### EXTRAIT DE PAGE
Toute une nuit à boire et manger…

Pour la Saint-Adelphe, le peuple de Strasbourg et de tout le diocèse se rassemblait la nuit venue dans la nef de la cathédrale. Ils n’y venaient pas pour prier ou chanter des cantiques, mais pour passer la nuit à boire et à manger. Enfin, surtout à boire puisqu’à cette occasion, la ville distribuait gratuitement environ 500 litres de vin directement dans la cathédrale.

De plus, selon l’historien strasbourgeois, Philippe-André Grandidier (1752-1787) qui a publié en 1782 un « Essais historiques et topographiques sur l’église cathédrale de Strasbourg », on y chantait des chansons profanes, on y dansait et on y fautait dans toute l’église. Toujours selon Grandidier, ces veillées dégénérèrent souvent en « un affreux libertinage » et donnèrent lieu « aux excès les plus criminels ». Il arrivait même qu’on force les gens à boire et on s’amusait à réveiller les personnes trop saoules en les piquant avec des instruments pointus ! À côté de la Saint-Adelphe, les fêtes du vin d’Alsace actuelles (qui se déroulent en général les après-midis) ont l’air bien sages…

Pour rajouter à la folie, durant les deux jours précédents et suivants la fête, on jouissait à Strasbourg d’une immunité personnelle : nul ne pouvait être poursuivi en justice, sauf les criminels et ceux qui purgeaient une peine déjà édictée par la ville…

Il y avait donc une fois l’an une foule d’hommes et de femmes ivres en train de bien boire, bien manger, danser et chanter des chansons paillardes sous la grande nef de la cathédrale encore en construction. Cette beuverie durait toute la nuit ; seules les bougies à la lumière tremblante éclairaient les fêtards, de nombreux recoins sombres devaient permettre de se cacher sous les arcs brisés et entre les piliers gothiques.

Extraits des « Essais historiques et topographiques sur l’église cathédrale de Strasbourg » à propos de la Saint-Adelphe. L’ouvrage est librement consultable dans la salle du patrimoine de la Médiathèque André Malraux.

Saint-Adelphe, obscur évêque, obscure tradition

Adelphe a été évêque de Metz entre 350 et 450, il est mort un 29 août. Adelphe vient d’un mot grec qui signifie ouvert et tolérant. Une fois sa vie terrestre achevée, son corps a été placé dans le caveau de l’église Saint-Clément de Metz. Le reste de sa biographie est sujet à caution, en raison des légendes qui ont été tissées sur son culte.
######
**LISTE DES TÂCHES:**
**A)** Donnez le nombre de lignes des enregistrements qui contiennent la chaîne « horizontal », en respectant la casse, et n'écrivez que ce nombre.
**B)** Poursuivez le texte sur la fête de la Saint-Adelphe à Strasbourg à partir de l'endroit où il s'arrête.
### ENREGISTREMENTS FOURNIS
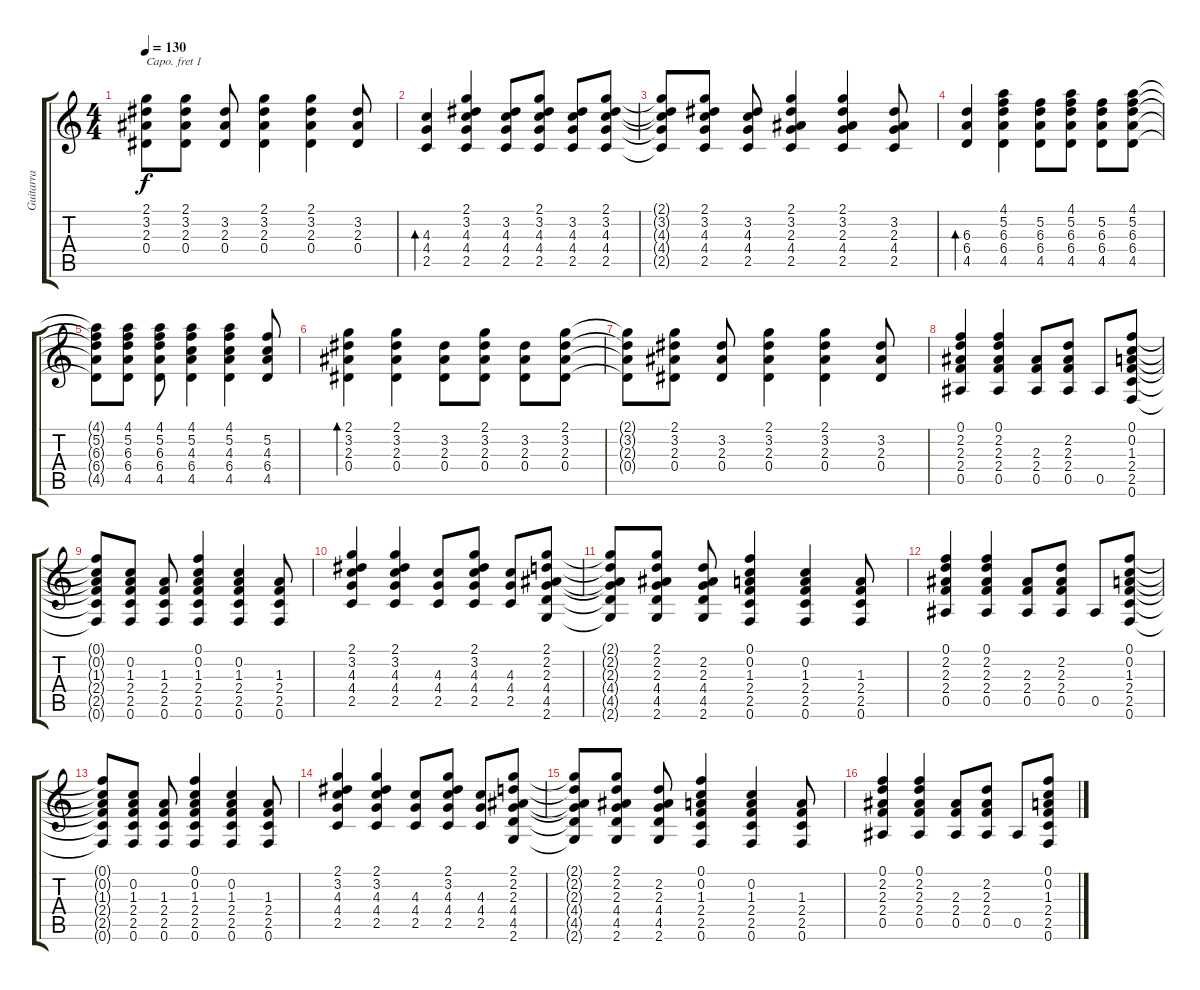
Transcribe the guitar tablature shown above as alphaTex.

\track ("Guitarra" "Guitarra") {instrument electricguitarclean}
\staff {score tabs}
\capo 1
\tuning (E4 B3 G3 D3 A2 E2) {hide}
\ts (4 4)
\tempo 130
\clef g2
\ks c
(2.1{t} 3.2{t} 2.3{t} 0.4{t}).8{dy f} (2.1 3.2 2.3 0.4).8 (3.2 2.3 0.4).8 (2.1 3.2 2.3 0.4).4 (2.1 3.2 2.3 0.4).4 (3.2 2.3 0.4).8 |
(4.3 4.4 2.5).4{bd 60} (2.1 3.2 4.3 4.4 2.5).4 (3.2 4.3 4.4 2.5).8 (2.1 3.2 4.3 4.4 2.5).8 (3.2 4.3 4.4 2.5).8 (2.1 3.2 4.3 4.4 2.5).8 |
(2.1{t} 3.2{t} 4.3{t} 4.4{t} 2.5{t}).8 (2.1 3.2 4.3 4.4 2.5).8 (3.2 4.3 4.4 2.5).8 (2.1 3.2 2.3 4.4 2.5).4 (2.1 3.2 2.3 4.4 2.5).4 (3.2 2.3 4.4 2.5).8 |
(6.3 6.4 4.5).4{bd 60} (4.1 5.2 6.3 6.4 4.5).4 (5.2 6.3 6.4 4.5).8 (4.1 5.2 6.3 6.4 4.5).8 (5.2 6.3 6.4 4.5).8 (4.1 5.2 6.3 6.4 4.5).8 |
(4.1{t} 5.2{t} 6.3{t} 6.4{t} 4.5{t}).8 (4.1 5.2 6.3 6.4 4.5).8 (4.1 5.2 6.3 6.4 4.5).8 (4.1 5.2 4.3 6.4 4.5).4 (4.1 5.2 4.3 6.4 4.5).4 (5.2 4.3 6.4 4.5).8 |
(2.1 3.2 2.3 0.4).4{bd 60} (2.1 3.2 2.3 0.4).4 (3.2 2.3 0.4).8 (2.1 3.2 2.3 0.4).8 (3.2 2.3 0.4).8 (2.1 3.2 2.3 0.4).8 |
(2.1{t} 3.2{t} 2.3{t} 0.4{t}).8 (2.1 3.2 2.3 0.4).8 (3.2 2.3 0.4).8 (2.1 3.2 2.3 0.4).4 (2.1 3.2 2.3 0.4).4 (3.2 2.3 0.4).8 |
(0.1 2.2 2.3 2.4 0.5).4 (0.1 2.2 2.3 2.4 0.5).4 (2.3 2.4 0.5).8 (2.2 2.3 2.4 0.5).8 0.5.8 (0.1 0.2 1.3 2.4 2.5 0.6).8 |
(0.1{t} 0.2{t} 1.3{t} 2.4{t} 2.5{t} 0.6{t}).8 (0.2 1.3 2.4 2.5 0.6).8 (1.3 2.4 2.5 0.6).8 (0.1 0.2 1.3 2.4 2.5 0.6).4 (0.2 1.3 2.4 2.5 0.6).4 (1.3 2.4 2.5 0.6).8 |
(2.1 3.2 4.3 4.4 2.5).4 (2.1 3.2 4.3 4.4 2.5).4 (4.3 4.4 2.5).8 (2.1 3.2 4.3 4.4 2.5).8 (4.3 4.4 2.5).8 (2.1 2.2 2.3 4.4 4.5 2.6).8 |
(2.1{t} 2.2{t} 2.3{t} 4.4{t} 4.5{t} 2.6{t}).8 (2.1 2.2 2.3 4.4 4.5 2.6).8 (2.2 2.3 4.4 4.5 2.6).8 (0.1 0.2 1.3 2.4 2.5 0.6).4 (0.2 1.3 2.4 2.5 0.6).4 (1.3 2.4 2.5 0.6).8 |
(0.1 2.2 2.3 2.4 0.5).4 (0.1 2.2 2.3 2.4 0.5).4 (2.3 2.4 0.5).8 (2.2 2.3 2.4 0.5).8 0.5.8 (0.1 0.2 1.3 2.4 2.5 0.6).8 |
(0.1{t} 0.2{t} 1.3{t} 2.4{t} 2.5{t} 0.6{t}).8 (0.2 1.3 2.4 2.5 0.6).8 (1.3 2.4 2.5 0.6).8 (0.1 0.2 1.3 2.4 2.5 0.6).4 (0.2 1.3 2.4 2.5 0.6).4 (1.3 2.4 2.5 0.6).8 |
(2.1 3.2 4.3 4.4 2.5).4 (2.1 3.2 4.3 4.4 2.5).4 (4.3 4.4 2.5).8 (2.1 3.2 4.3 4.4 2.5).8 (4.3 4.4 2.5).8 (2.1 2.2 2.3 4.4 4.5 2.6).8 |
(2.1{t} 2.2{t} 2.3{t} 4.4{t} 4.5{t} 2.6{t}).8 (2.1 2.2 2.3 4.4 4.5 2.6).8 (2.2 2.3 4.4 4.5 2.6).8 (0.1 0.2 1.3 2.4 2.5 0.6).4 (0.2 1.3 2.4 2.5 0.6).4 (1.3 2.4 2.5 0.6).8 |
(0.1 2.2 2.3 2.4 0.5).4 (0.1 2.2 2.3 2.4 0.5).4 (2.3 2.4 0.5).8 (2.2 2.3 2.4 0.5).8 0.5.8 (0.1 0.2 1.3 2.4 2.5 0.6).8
######
### ENREGISTREMENTS FOURNIS
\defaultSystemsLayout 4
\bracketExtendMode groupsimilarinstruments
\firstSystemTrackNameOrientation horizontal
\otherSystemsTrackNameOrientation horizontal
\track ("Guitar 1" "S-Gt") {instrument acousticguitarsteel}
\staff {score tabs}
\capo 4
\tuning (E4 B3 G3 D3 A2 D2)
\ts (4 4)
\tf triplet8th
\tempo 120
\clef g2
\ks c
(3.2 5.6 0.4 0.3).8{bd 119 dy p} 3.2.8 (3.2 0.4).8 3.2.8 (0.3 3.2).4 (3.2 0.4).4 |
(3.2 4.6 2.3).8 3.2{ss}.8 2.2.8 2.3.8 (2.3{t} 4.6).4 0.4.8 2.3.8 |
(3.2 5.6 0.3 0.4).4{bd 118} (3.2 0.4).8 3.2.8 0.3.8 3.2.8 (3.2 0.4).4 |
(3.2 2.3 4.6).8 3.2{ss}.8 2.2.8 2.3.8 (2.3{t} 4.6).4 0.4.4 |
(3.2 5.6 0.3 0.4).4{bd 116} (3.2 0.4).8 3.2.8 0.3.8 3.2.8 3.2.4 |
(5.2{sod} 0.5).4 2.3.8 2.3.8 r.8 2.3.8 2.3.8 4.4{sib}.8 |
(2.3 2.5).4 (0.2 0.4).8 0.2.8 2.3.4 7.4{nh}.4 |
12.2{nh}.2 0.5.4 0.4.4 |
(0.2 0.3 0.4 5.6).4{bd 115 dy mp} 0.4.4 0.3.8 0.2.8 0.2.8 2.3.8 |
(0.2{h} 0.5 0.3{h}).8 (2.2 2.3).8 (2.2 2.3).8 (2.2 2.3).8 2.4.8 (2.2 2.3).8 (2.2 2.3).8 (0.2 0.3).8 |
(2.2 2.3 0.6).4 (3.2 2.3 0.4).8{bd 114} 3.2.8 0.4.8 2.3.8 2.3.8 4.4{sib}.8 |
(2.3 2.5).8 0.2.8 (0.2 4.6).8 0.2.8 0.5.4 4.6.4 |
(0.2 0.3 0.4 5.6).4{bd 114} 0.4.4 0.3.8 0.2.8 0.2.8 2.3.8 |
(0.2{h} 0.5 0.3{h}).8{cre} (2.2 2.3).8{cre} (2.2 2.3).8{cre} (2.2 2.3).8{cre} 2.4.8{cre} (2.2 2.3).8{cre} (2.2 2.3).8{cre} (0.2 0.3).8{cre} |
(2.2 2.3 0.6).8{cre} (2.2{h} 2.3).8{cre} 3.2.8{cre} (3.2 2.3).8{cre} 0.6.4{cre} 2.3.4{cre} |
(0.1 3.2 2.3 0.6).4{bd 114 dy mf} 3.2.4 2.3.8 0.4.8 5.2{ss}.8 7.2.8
######
**TÂCHES RÉSOLUES:**
**A)** 2

**B)**
Car sa mort n’est que le commencement de la vie de ses reliques. Dès le premier siècle, des pèlerinages chrétiens s’organisèrent autour des tombeaux de martyrs, à mesure que la nouvelle religion gagnait du terrain dans l’ancien empire romain. Certains pèlerinages prirent de l’importance, contribuant à la prospérité de certains lieux grâce aux flux commerciaux.

Les moines de l’abbatiale de Neuwiller-lès-Saverne eurent aussi envie de créer un pèlerinage mais ils ne possédaient aucune relique. Une solution fut trouvée lorsque les moines parvinrent à obtenir de Drogon, l’évêque de Metz et un des fils illégitimes de Charlemagne, la translation des reliques de Saint Adelphe vers leur monastère, le 17 mai de l’an 826.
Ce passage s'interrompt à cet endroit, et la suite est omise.